ONSITE uses an innovative approach to natural language processing (NLP) in enabling state of the art natural language processing rates in support of military tactical operations. The initiative also investigated ontologies for higher processing throughput and the improved semantic resolution of extracted information.
KBSI has been awarded funding from the Defense Advanced Research Projects Agency (DARPA) to research, design, and demonstrate enabling technology for Open-Source Information Tactical Exploitation (ONSITE). The ONSITE initiative applies an innovative approach to natural language processing (NLP) that aims at achieving state of the art processing rates for the understanding of natural language in support of military tactical operations. DARPA’s goal is to improve natural language processing speed and efficiency despite constrained computational resources, accelerated operational timelines, and specific intelligence objectives. Improving the speed and efficiency of NLP allows war fighters to more quickly process data in the bid for tactical advantage.
The ONSITE technology addresses the shortcomings of current methods for processing open-source, natural-language information. While the automated support of intelligence analysis has matured with the emergence of large-scale storage and data-processing capabilities, and sophisticated natural-language processing algorithms, tactical applications making use of NLP are hampered by the processing speed of current algorithms and the restrictions of tactical computing platforms. KBSI’s approach deviated from traditional statistical and grammar rule-based approaches to shallow NLP (e.g., from part-of-speech and phrase chunking) by instead using a specially constructed ontology that led to higher processing throughput and increased semantic resolution of extracted information.
The initial phase of the ONSITE initiative investigated and developed the following:
- Optimized heuristics that limit the amount of math-related processing (especially floating-point operations), leading to higher CPU utilization;
- Heuristics that support the structuring of calculations to allow for better use of higher-speed CPU cache memory; and
- Heuristics that improve so-called “shallow” natural language processing by requiring less system computation and increasing robustness despite noisy data.

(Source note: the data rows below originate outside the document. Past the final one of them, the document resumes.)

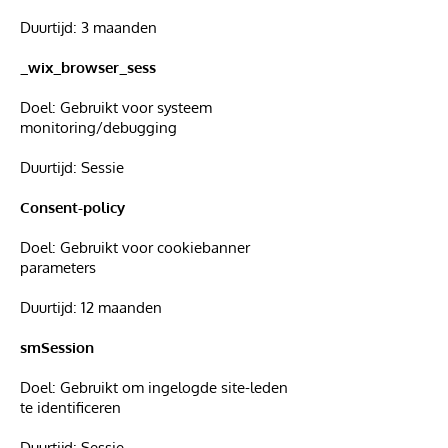
Duurtijd: 3 maanden
_wix_browser_sess
Doel: Gebruikt voor systeem
monitoring/debugging
Duurtijd: Sessie
Consent-policy
Doel: Gebruikt voor cookiebanner
parameters
Duurtijd: 12 maanden
smSession
Doel: Gebruikt om ingelogde site-leden
te identificeren
Duurtijd: Sessie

In the initial phase, the semantically rich extractions that were generated focused on supporting influence operations that targeted enemy networks, both physical (existing in the real world) and virtual (existing online).
Phase II Development
The ONSITE project seeks to provide high-speed, ontology-based searching of unstructured and un-indexed natural language text. In the ONSITE technology, searching is guided by a set of user defined queries in which the definition and representation of the queries use concepts and lexemes from a large-scale, common sense ontology and a comprehensive lexicon.
The ONSITE system configuration combines named entity recognition and social network extraction. In phase II of the initiative, KBSI configured a semantic pattern library (SPL) from the ontological semantic resource (OSR) and designed a method for mapping user requests into the SPL. KBSI also designed an enhanced method for mapping semantic patterns (in the SPL) to syntactic patterns and methods for the extraction of syntactic patterns. This work resulted in the development of a toolkit for semantic information processing known as the OSR Studio™ toolkit.
ONSITE applications allow users to rapidly process unstructured and un-indexed natural language text, enabling the rapid identification and extraction of information capable of supporting a wide range of tactical applications in the field. In general, ONSITE provides ontology-focused entity and relationship identification and extraction. Based on how users configure the ONSITE system, it can be used to support many different types of applications, including military intelligence and computer forensics.
ONSITE technology components are now being evaluated for use by multiple organizations including the National Air and Space Intelligence Center (NASIC), the Joint Information Operations Warfare Center (JIOWC), and the Joint Warfare Analysis Center (JWAC).